Ilustración: pedripol
“Ya es hora de que América vuelva otra vez a ganar guerras”, ha dicho el Emperador Trump. Y ha pronunciado la palabra “guerra” con una indisimulada satisfacción.
Tal vez pensará que eso de la guerra es una cosa abstracta donde no hay mutilaciones, ni muertos, ni destrucción, ni miseria, ni horror, ni nada. Lo que sí sabe -porque él es rico- es que la guerra es un conflicto entre ricos en el que mueren pobres que no se conocen entre sí.
Aquí hay muchos pobres, pobres que tenemos ahí enfrente la Base de Rota, escudo nuclear dicen, que nos pone en la diana del objetivo militar. ¿Quedaría algo de nosotros cuando ocurra la guerra por la que suspira Trump? Es fácil imaginarlo. Fácil y terrible…
Tan terrible como esta época en la que el populismo avanza sin obstáculos. Las ideas simples, reduccionistas, la lógica binaria del blanco o negro, del me gusta o no me gusta, de los países buenos o los países malos, crecen a la sombra de una sociedad que rechaza la complejidad. Así, este populismo simplificador quizá haya permitido que Trump esté en la Casa Blanca. Y el nuevo emperador, a su vez, contribuye con los antivalores de esa lógica en términos de buenos y malos: xenofobia, homofobia, belicismo lunático… “La tortura trae resultados”, ha llegado a declarar.

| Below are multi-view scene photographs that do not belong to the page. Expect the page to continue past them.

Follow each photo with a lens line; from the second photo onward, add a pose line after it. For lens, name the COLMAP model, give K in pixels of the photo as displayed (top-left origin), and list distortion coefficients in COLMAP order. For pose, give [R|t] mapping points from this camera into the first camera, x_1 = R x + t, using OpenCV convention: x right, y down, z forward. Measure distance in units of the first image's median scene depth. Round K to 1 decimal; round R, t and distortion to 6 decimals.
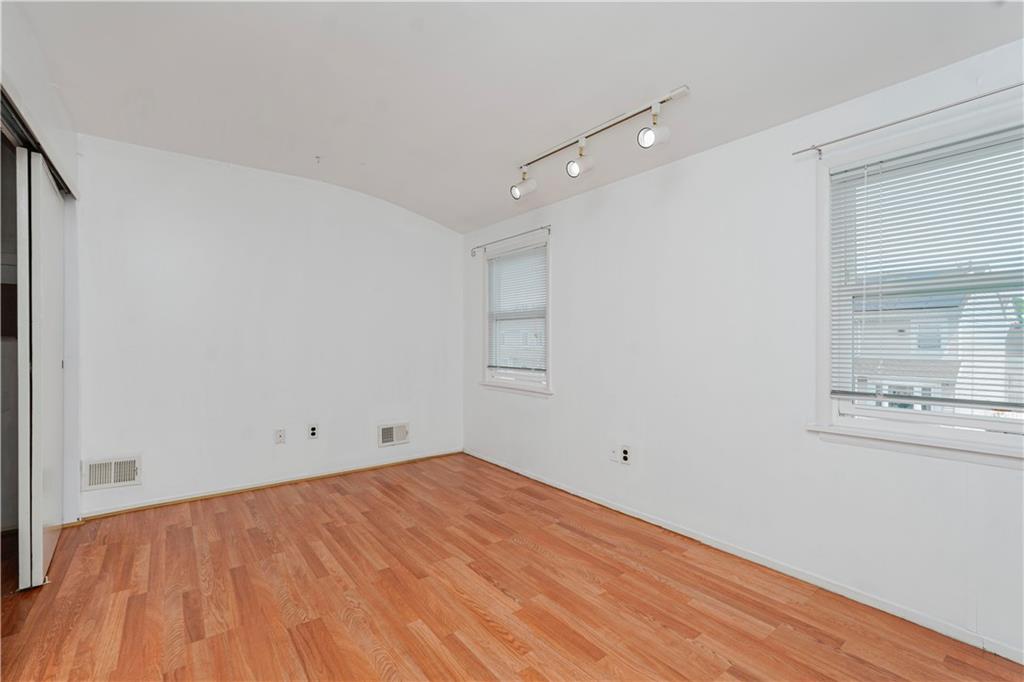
lens RADIAL K [[459.1, 0, 514.4], [0, 459.1, 339.1], [0, 0, 1]] dist [-0.007328, 0.005717]
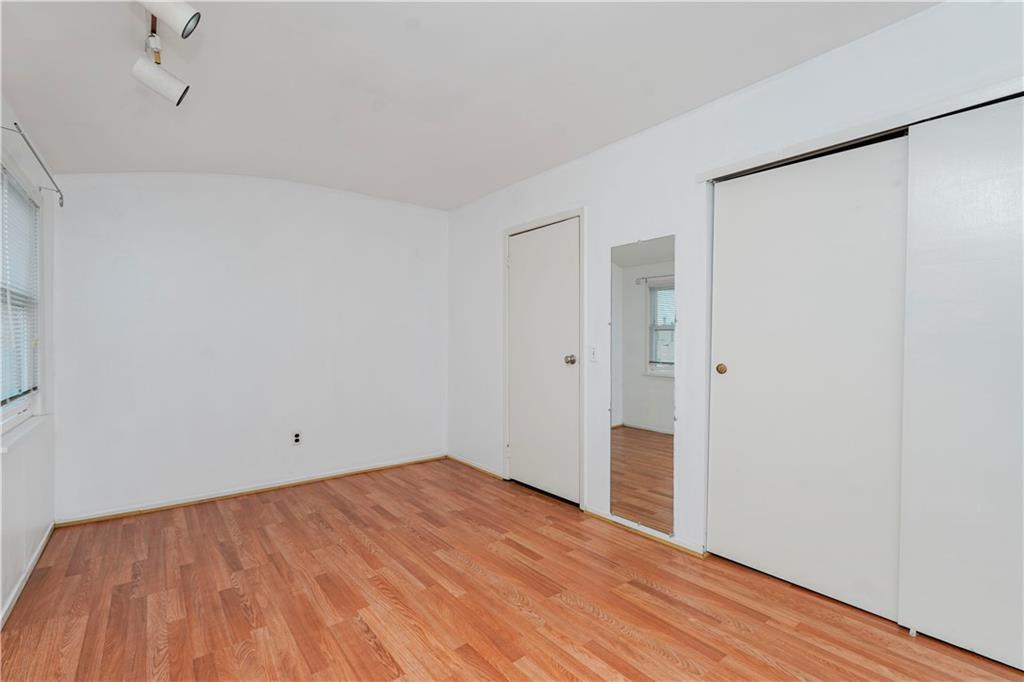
lens RADIAL K [[459.1, 0, 509.2], [0, 459.1, 343.2], [0, 0, 1]] dist [-0.007328, 0.005717]
pose [[-0.999831, 0.004252, -0.017908, -0.280966], [0.004262, 0.999991, -0.000502, -0.001573], [0.017905, -0.000578, -0.999840, 1.875827]]
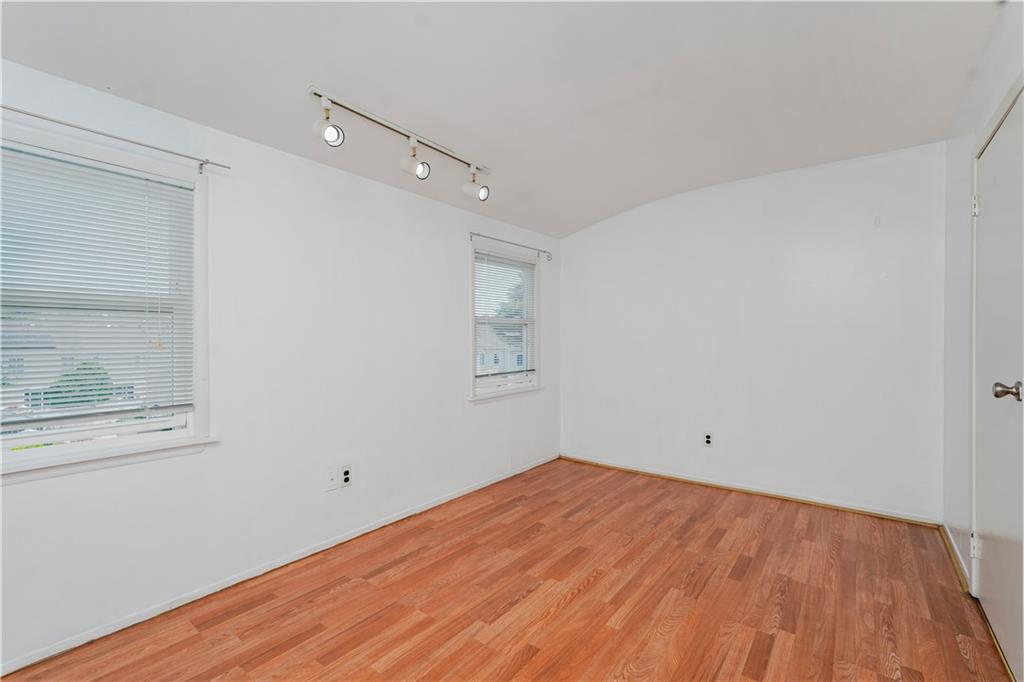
lens RADIAL K [[459.1, 0, 507.2], [0, 459.1, 337.3], [0, 0, 1]] dist [-0.007328, 0.005717]
pose [[-0.261509, 0.005063, 0.965188, -1.018908], [-0.003334, 0.999976, -0.006149, -0.025046], [-0.965195, -0.004826, -0.261486, 1.320882]]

En los años 30, mi admiradísimo Stefan Zweig, adalid de la igualdad, de la solidaridad y de la cultura que une -en suma, del humanismo- ya alertaba de una situación parecida a la de hoy. Denunciaba el nacimiento del mal, la génesis de los grandes fascismos que degeneró en el más grande horror de toda la historia del hombre: la Segunda Guerra Mundial.

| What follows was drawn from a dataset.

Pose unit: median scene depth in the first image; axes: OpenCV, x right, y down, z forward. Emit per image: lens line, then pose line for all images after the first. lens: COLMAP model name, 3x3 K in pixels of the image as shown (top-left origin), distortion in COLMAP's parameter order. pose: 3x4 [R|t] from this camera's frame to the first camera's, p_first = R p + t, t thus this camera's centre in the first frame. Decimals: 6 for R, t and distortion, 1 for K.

Zweig conoció la Primera, un pálido reflejo -en cuanto a horror y crueldad- de lo que estaba por llegar. En su esclarecedor “El mundo de ayer” alertaba de que no se tomase en serio a los entonces emergentes fascismos, y que la insignificancia y la demagogia de aquel tipejo de flequillo y bigote ridículos pudiesen entrañar riesgo para la democracia. Y ahí precisamente radicaba el peligro: su disparatada banalidad era lo que permitía la incubación del mal. Zweig acertó de pleno.
Por mi parte, hoy recuerdo que nadie daba un dólar por Trump cuando se presentó a la nominación republicana. Ganó a los sorprendidos y humillados líderes del partido. Después, de camino a la presidencia, todos menospreciaron a aquel tipo estrafalario, de discurso tosco y gestualidad mussoliniana. Ahora es presidente, tiene a su pies a los líderes republicanos, sube el gasto militar y suspira por una guerra.

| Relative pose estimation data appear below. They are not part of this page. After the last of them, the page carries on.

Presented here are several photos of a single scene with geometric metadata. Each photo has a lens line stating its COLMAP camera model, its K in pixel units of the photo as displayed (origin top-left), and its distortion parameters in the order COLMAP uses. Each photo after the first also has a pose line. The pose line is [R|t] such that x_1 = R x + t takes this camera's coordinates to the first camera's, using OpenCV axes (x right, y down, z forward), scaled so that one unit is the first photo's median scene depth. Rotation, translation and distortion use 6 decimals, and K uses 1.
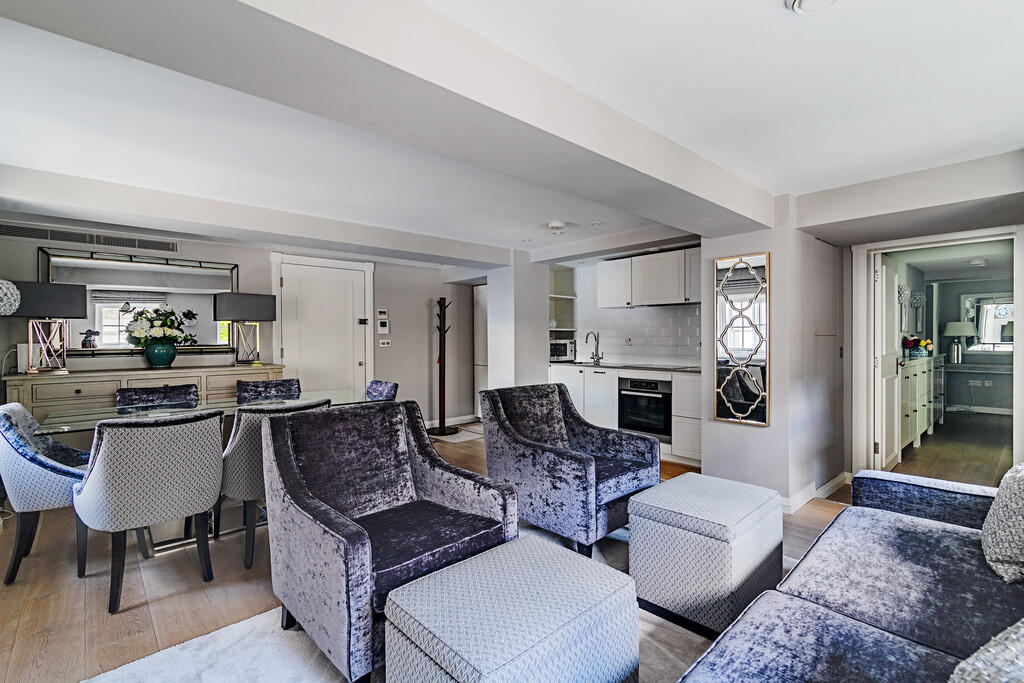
lens RADIAL K [[464.5, 0, 512.0], [0, 464.5, 341.5], [0, 0, 1]] dist [0.001292, -0.000326]
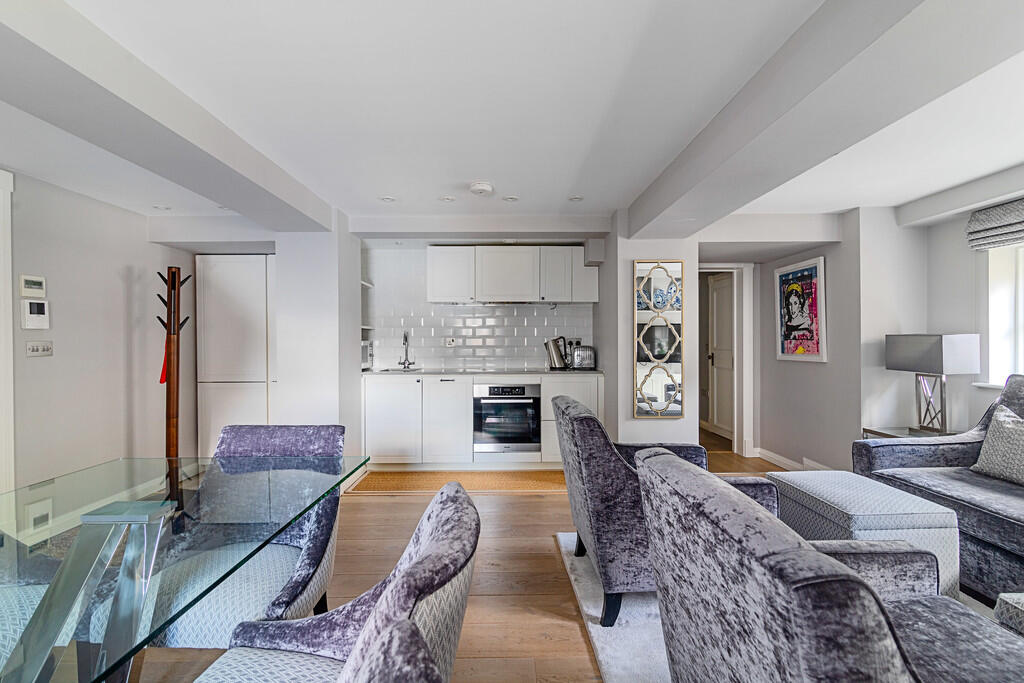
lens RADIAL K [[464.5, 0, 512.0], [0, 464.5, 341.5], [0, 0, 1]] dist [0.001292, -0.000326]
pose [[0.662482, -0.002695, 0.749073, -0.329918], [0.008047, 0.999961, -0.003519, 0.001721], [-0.749035, 0.008360, 0.662478, 0.348846]]
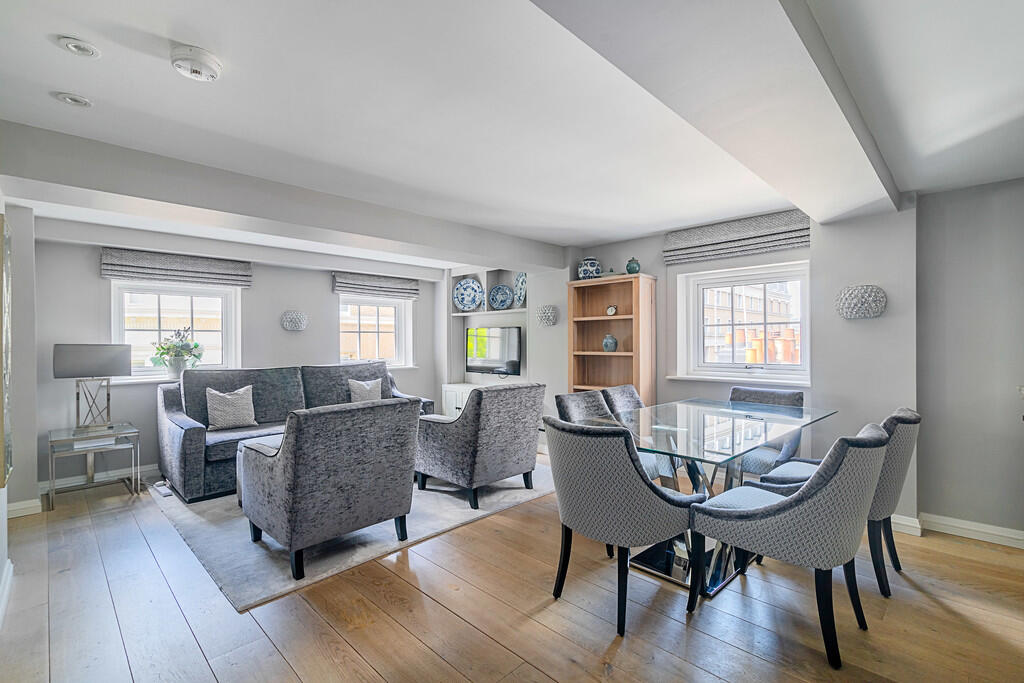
lens RADIAL K [[464.5, 0, 512.0], [0, 464.5, 341.5], [0, 0, 1]] dist [0.001292, -0.000326]
pose [[-0.998846, 0.008605, -0.047248, -0.110869], [0.008256, 0.999937, 0.007585, -0.009849], [0.047311, 0.007186, -0.998854, 1.069165]]
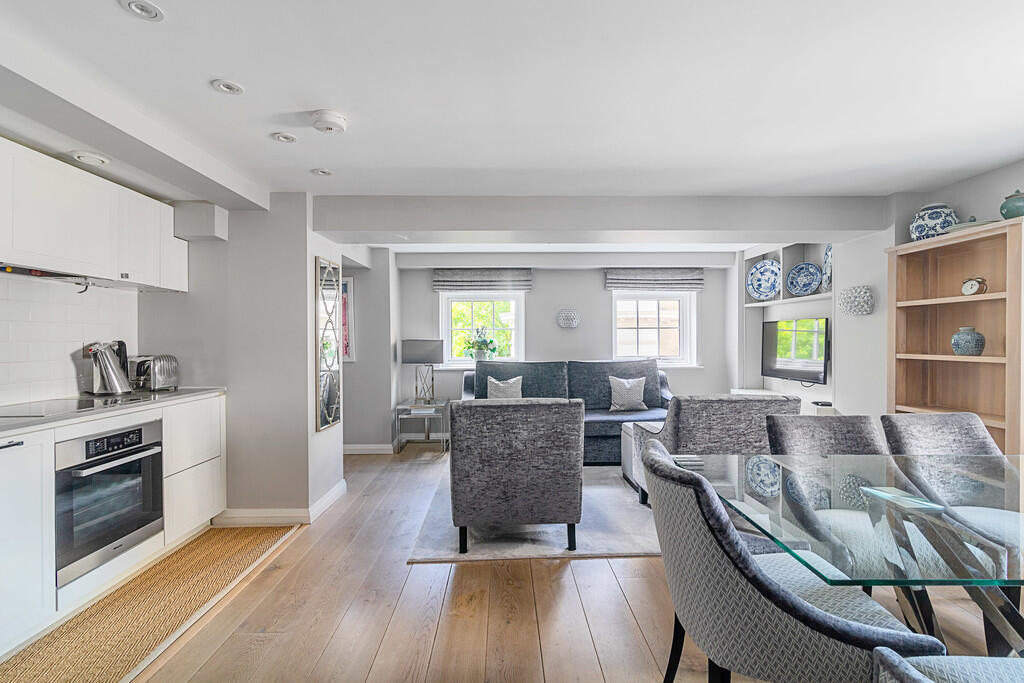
lens RADIAL K [[464.5, 0, 512.0], [0, 464.5, 341.5], [0, 0, 1]] dist [0.001292, -0.000326]
pose [[-0.746183, 0.003101, 0.665734, -0.297628], [0.011297, 0.999904, 0.008004, -0.008075], [-0.665645, 0.013493, -0.746146, 0.944060]]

Aquella extrema derecha que aterrorizó a Zweig, hoy se llama Trump. Y como entonces, esta ultraderecha 3.0 también es el veneno que segrega el capitalismo para hacer frente a sus enemigos. Hitler hizo creer a los alemanes que los culpables de su ruina y su derrota no eran ellos, sino otros: judíos, comunistas, homosexuales… Como ahora Trump, señalando enemigos del pueblo americano aquí y allá.
No conviene subestimarlo. No. Y menos aquí con la Base de Rota ahí enfrente.